■ EXERCISE INPUT:
· · · ·
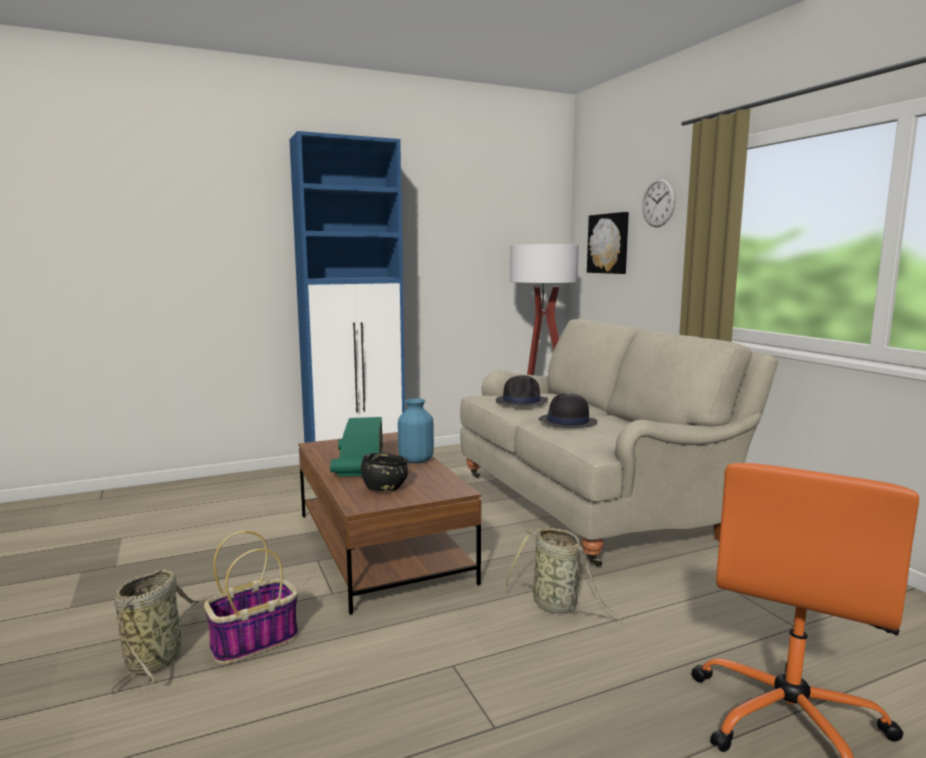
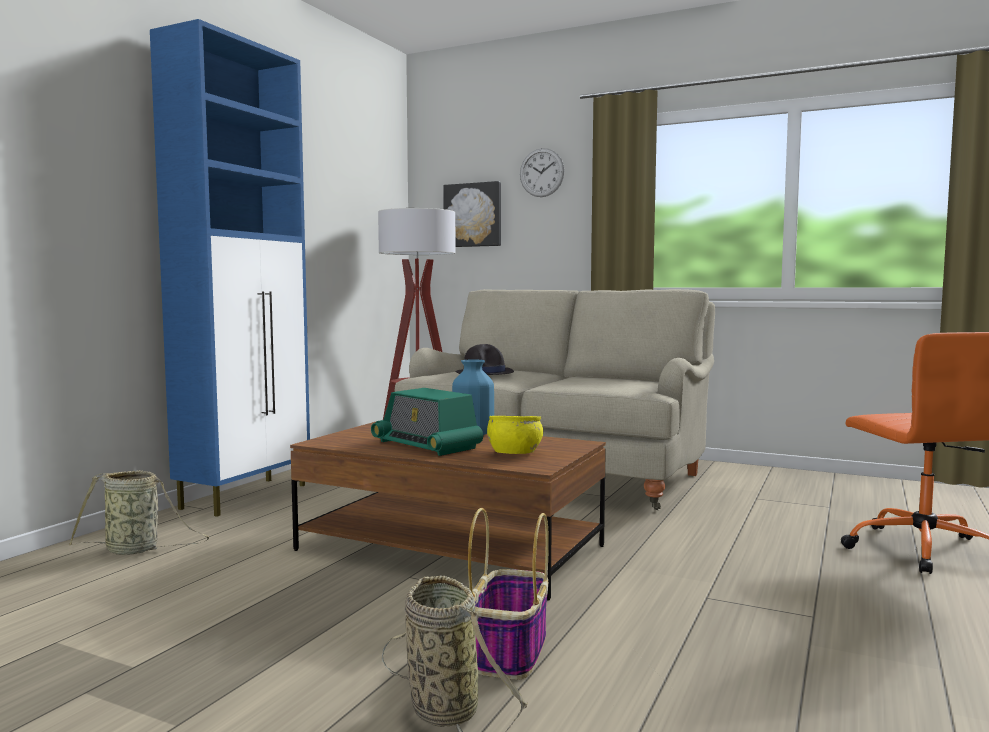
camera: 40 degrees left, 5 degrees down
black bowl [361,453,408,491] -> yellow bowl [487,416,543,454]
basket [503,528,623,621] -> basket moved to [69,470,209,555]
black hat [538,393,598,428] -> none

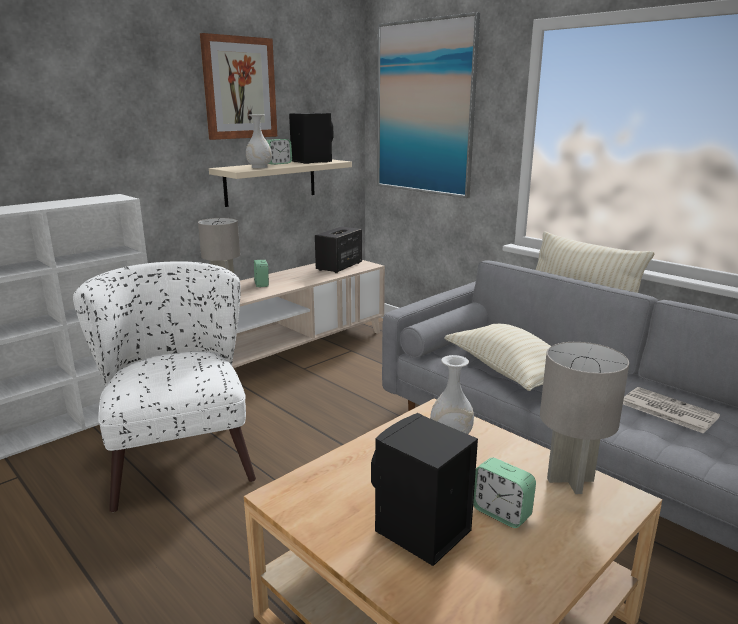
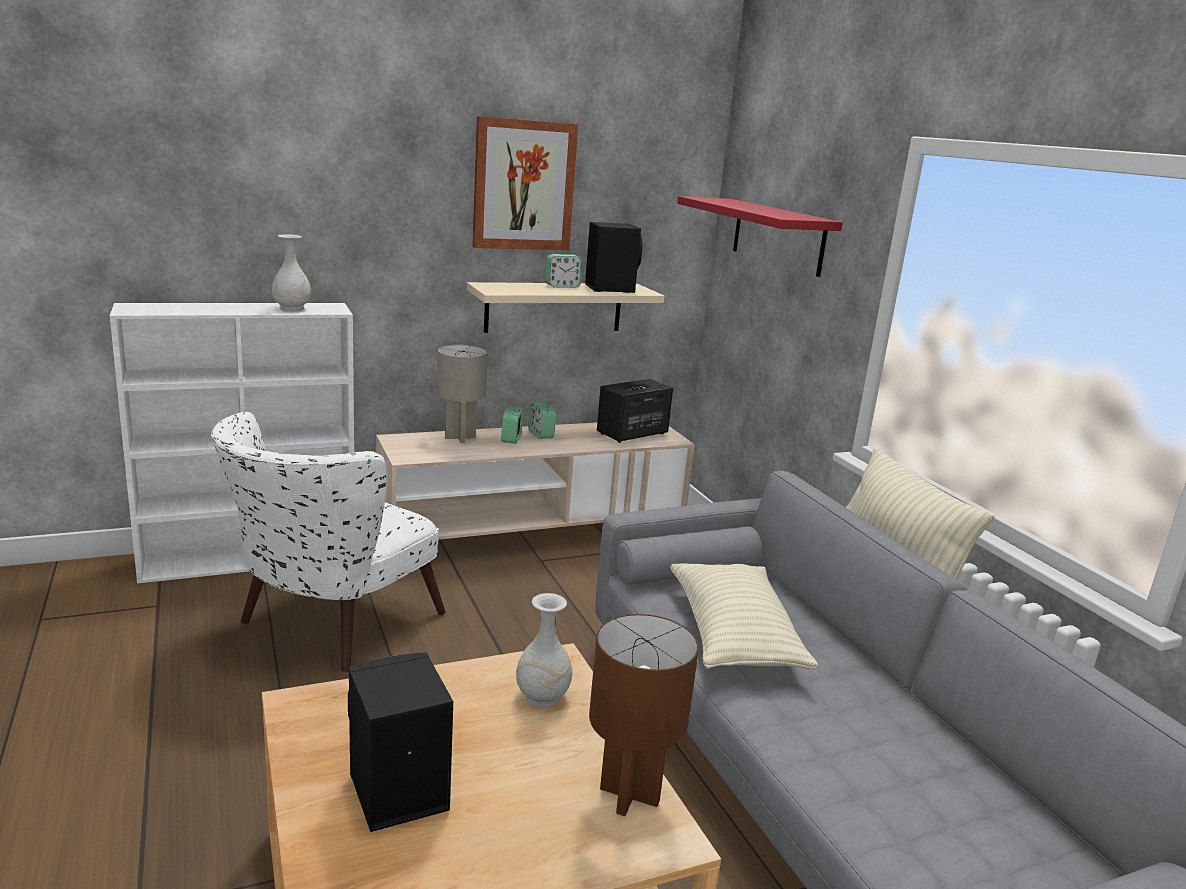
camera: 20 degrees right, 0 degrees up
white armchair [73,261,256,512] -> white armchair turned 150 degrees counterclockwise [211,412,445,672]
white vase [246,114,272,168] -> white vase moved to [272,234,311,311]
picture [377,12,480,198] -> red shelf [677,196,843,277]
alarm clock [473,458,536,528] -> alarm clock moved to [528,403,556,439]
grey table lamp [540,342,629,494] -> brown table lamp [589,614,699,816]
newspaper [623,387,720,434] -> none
· · · ·
■ WHAT IS REQUIRED:
The lines holding the string "degrees" are what is needed from the material above.

■ SOLUTION:
camera: 40 degrees left, 5 degrees down
camera: 20 degrees right, 0 degrees up
white armchair [73,261,256,512] -> white armchair turned 150 degrees counterclockwise [211,412,445,672]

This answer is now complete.